DATA FOR THIS TASK
============

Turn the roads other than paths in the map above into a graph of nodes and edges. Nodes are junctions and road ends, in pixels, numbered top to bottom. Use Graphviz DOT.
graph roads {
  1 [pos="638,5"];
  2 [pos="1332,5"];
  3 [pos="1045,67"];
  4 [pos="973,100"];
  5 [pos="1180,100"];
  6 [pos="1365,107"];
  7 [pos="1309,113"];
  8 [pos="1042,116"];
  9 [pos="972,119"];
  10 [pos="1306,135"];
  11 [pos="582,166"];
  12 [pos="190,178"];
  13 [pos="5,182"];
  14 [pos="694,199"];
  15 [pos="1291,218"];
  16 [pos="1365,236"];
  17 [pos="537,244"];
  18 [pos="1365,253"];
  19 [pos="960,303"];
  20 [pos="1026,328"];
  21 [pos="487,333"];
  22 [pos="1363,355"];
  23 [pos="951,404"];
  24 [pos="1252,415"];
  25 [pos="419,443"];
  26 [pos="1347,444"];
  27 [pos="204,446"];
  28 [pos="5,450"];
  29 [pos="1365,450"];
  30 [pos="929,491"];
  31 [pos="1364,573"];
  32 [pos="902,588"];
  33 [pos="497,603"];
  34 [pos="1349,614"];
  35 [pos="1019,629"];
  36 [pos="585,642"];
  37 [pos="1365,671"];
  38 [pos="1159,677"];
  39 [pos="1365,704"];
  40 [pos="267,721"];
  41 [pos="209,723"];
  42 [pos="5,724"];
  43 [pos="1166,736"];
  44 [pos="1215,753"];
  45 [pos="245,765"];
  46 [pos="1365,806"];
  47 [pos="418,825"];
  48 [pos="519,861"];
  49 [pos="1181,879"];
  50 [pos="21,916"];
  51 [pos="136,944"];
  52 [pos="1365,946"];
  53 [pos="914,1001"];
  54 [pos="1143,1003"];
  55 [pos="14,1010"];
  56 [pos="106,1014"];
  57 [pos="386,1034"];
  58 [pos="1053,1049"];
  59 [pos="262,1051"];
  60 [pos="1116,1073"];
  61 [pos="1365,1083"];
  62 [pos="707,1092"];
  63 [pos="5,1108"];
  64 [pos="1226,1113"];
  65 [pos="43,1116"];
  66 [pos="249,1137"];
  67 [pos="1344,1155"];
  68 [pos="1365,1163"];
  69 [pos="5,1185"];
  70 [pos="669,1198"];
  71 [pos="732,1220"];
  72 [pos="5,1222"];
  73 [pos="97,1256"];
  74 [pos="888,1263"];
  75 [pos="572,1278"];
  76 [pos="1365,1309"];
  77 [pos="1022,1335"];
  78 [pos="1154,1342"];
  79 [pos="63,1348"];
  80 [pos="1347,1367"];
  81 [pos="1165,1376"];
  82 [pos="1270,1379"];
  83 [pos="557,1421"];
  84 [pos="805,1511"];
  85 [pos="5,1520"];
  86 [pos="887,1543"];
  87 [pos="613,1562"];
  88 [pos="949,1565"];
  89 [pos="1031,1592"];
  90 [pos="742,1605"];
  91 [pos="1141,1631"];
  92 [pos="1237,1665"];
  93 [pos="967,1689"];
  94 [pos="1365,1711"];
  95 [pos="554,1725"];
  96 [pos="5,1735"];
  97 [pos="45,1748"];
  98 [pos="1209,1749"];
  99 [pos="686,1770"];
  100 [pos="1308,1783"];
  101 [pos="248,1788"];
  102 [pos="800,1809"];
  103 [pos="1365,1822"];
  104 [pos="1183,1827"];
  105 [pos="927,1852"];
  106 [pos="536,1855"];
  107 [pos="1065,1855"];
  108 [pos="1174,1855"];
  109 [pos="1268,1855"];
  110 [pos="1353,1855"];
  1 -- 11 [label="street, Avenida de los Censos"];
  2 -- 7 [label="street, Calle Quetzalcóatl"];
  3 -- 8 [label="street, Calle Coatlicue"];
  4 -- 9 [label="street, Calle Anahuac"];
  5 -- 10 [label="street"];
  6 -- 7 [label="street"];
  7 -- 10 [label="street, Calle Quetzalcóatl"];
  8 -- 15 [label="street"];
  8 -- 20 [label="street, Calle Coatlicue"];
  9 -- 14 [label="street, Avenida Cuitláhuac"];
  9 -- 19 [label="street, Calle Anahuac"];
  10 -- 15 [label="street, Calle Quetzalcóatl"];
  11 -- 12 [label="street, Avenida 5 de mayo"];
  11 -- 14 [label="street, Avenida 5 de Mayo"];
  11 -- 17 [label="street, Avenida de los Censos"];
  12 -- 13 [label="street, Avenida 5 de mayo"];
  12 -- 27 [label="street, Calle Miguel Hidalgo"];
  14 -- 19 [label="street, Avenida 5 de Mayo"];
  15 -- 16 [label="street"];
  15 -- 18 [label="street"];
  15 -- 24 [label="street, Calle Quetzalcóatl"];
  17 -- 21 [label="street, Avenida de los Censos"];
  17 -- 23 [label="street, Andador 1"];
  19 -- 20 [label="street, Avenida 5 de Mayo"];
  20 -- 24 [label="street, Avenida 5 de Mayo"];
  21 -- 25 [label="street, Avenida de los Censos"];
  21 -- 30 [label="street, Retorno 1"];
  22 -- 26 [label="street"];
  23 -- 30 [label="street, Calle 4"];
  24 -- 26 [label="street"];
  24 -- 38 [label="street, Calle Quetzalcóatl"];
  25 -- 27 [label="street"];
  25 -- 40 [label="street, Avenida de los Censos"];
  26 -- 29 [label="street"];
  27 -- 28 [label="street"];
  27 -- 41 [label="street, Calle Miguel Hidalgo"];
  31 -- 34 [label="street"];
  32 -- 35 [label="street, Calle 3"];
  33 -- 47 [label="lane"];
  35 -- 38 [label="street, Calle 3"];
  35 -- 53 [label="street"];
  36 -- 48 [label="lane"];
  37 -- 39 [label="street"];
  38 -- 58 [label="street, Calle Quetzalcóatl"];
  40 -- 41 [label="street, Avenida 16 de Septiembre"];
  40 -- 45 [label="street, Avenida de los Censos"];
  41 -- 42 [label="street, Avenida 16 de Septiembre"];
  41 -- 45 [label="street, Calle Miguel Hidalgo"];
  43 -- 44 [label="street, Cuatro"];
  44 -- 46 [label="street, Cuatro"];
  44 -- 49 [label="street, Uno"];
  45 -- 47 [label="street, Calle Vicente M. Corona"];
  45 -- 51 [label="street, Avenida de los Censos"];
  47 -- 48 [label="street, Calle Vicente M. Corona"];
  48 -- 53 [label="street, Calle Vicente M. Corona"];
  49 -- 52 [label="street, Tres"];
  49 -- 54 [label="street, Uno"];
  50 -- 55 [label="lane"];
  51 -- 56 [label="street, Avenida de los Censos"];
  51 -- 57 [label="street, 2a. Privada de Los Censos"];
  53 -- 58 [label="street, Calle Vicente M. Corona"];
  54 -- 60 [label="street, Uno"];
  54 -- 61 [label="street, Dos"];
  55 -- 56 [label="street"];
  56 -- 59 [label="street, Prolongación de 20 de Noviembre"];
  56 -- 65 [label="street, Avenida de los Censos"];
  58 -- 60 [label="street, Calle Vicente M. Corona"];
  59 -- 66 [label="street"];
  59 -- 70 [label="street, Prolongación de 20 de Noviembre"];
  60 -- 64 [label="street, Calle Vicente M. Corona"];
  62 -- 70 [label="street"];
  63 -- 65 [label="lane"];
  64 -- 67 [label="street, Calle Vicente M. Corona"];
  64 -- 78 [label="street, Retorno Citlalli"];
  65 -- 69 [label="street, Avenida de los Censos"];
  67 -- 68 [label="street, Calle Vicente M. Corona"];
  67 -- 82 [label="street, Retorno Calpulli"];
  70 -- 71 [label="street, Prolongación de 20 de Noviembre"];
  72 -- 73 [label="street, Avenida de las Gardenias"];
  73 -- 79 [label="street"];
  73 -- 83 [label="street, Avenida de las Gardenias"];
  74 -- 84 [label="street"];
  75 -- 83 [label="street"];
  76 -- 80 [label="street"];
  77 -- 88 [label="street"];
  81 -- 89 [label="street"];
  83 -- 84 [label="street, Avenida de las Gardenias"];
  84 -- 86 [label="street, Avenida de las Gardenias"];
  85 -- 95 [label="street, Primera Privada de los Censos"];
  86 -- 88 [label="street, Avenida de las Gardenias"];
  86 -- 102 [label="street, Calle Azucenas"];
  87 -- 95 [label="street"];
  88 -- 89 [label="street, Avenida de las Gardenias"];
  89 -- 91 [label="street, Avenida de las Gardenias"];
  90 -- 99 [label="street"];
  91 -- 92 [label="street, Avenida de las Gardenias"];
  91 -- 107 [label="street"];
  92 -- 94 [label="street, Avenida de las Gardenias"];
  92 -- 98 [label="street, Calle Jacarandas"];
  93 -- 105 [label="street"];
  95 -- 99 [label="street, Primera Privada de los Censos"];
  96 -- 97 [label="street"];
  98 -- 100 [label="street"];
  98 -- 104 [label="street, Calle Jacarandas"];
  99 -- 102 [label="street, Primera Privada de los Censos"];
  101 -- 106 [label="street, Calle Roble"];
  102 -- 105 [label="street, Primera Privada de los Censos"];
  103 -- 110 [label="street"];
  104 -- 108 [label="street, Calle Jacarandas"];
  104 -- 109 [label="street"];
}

============

DIRECTIONS
Which lines above contain the word "Miguel"? Show each of them.

RESPONSE BELOW
  12 -- 27 [label="street, Calle Miguel Hidalgo"];
  27 -- 41 [label="street, Calle Miguel Hidalgo"];
  41 -- 45 [label="street, Calle Miguel Hidalgo"];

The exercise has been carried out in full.